What you should do: Count the lines in the entries below that contain the word "films", and reply with that number alone.

Text extracted from pages:
--

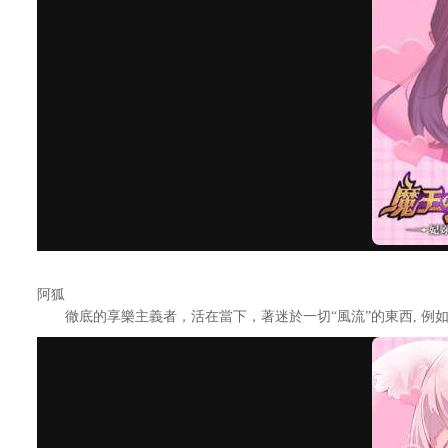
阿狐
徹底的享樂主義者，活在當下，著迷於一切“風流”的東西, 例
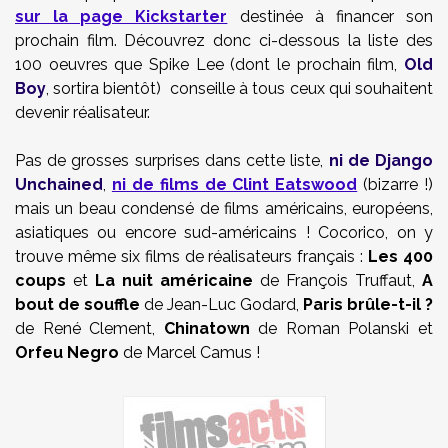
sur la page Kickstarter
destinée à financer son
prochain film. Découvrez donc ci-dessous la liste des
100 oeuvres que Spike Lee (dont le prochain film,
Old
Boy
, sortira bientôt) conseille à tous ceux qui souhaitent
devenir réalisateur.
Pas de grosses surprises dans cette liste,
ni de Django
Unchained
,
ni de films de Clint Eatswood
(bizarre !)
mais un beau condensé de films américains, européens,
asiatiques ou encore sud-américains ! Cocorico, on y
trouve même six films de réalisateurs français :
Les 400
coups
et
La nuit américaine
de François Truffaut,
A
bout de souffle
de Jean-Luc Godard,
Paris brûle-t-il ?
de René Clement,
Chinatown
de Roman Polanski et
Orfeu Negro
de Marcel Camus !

--

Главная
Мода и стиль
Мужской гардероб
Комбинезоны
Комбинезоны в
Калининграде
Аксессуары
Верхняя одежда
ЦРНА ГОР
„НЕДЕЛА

--

Exercise solution: 3